A quarta história, protagonizada por Nanda Costa, é a que mais permite discutir a Justiça em suas nuances. “Nas outras histórias fica mais claro o que é a Justiça. O nosso tem uma coisa mais velada”, afirma a atriz Paolla Oliveira, que interpreta Jordana, antagonista desta trama.

Nanda é Milena, uma garota que sonha em ser cantora e tem uma habilidade especial para abrir cofres. Filha de uma salgadeira, coloca a mãe em uma enrascada ao deixar de pagar a conta de luz às vésperas de uma entrega. Para ajudá-la, furta o carro de Jordana, a empresária musical interpretada por Oliveira.

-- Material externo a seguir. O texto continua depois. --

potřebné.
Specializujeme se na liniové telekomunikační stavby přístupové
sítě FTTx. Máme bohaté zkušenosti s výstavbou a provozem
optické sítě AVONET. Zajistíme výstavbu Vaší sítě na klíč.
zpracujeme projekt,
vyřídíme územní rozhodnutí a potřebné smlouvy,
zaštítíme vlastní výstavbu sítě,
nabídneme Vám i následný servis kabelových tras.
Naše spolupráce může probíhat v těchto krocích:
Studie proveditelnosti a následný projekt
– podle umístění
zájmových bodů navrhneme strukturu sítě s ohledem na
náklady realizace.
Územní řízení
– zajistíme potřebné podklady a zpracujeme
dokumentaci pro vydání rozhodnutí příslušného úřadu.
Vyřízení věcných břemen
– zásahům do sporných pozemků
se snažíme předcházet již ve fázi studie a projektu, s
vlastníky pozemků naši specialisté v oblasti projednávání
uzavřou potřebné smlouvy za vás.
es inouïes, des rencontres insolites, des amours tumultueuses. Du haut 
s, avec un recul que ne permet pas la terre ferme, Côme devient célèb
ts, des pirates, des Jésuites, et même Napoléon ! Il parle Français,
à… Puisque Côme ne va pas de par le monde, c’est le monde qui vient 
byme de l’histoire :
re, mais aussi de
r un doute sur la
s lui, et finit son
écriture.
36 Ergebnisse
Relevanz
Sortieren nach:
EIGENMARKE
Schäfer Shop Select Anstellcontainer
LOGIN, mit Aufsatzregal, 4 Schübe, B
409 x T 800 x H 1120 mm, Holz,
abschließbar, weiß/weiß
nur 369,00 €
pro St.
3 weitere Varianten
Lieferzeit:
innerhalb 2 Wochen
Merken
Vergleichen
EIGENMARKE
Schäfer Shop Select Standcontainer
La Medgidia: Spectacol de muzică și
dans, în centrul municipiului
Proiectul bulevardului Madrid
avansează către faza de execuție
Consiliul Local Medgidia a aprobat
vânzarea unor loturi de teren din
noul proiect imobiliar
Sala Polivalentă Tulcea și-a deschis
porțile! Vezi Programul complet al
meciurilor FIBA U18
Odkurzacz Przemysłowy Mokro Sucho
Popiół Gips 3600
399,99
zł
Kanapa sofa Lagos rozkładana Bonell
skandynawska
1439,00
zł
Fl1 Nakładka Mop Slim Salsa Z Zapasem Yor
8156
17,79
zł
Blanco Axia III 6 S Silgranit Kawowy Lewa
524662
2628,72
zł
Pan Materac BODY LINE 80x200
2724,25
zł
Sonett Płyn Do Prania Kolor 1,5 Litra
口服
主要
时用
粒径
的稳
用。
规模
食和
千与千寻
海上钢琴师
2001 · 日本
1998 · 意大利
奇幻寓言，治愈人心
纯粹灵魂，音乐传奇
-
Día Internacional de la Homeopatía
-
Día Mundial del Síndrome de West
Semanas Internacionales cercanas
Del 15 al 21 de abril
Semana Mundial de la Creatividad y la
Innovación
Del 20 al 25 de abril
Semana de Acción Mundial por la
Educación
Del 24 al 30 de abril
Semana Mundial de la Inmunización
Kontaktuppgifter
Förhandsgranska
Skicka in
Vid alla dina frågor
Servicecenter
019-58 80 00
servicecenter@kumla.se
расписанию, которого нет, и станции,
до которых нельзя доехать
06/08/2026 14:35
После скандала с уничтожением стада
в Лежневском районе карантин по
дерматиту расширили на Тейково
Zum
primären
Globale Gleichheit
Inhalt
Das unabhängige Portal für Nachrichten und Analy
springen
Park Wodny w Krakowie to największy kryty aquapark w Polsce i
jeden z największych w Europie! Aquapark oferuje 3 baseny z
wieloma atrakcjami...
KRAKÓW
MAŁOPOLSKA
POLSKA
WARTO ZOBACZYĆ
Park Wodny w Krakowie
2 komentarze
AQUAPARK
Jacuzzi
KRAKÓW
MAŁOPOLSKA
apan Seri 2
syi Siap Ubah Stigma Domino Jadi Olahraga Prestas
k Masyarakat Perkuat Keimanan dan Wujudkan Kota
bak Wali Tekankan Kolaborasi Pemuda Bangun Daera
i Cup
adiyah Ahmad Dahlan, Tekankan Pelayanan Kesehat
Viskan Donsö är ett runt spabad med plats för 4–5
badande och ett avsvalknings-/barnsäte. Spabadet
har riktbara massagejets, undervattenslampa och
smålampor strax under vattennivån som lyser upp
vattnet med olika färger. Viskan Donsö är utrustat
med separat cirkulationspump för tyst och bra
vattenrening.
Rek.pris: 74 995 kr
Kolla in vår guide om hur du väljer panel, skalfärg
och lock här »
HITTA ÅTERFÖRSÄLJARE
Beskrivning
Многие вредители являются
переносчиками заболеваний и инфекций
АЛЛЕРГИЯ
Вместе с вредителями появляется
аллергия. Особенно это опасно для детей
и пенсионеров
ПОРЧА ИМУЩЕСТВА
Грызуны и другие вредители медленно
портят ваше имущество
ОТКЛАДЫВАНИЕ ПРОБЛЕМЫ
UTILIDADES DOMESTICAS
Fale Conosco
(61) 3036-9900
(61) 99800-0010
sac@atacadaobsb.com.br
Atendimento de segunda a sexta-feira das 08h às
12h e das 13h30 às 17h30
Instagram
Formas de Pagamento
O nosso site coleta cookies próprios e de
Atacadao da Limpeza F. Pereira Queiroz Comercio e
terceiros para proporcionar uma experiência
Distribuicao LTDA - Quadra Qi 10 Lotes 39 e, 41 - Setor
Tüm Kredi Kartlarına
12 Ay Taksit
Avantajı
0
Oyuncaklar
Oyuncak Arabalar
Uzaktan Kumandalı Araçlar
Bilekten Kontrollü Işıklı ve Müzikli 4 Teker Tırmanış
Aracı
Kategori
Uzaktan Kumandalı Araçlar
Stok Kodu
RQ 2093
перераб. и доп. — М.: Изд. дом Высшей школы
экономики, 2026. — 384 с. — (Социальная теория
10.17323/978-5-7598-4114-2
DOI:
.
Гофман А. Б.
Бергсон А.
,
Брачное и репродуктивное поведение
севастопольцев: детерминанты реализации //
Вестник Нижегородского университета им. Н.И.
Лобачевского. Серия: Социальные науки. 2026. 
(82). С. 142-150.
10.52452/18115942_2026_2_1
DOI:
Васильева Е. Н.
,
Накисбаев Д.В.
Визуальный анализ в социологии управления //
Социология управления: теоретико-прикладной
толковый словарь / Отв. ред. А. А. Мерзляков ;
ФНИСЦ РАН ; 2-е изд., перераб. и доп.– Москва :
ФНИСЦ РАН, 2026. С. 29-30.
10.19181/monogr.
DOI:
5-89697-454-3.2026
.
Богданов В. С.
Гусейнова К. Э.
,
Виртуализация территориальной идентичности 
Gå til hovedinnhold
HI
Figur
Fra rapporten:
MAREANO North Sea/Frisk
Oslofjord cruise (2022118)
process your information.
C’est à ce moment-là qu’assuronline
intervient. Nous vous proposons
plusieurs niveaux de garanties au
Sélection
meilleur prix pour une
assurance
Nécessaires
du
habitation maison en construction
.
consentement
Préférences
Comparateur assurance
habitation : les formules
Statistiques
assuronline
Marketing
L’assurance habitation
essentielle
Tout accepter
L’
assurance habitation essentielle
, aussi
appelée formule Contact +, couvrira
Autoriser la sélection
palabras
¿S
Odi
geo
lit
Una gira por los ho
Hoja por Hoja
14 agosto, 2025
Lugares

Milena, porém, não contava que Jordana, naquele mesmo dia, havia descoberto um meio-irmão e, para não ter que dividir a herança deixada pelo pai, o assassinara e guardara o corpo no porta-malas do carro. Presa por homicídio, sete anos depois Milena volta para que a empresária musical a transforme numa estrela do piseiro, um estilo musical derivado do forró.

“Milena acaba usando o que viveu para realizar o sonho. Ela diz ‘eu gostaria de estar onde estou, mas não de ter feito as coisas que fiz para conquistar‘, afirma Nanda, que também aparecerá cantando na série.

Além do formato e do conceito, outros elementos conectam “Justiça” e “Justiça 2”, como a versão de “Hallelujah” por Rufus Wainwright e a personagem Kellen, interpretada por Leandra Leal.

Agora, seu prostíbulo, que ela chama de “agência de viagem”, deixou Recife em direção ao Distrito Federal. Ela aparece com um novo marido, Darlan, vivido por Fábio Lago, que tem como companheira a cachorrinha-influencer Bete.

O diretor Gustavo Fernandez afirma que a mudança de cenário, da capital de Pernambuco para Brasília e Ceilândia, traz poucas mudanças no que diz respeito à tese central da história, sobre a vida das pessoas após serem afetadas pelo sistema de justiça no que ele tem de real —e cruel, pode-se dizer.

“Muda o tom”, ele diz, ao prometer que, nesta temporada, ambientada entre as curvas e linhas de Niemeyer e Lúcio Costa, “tudo fica mais nebuloso”. Ao menos para quem conheceu a injustiça de perto —e de dentro do sistema.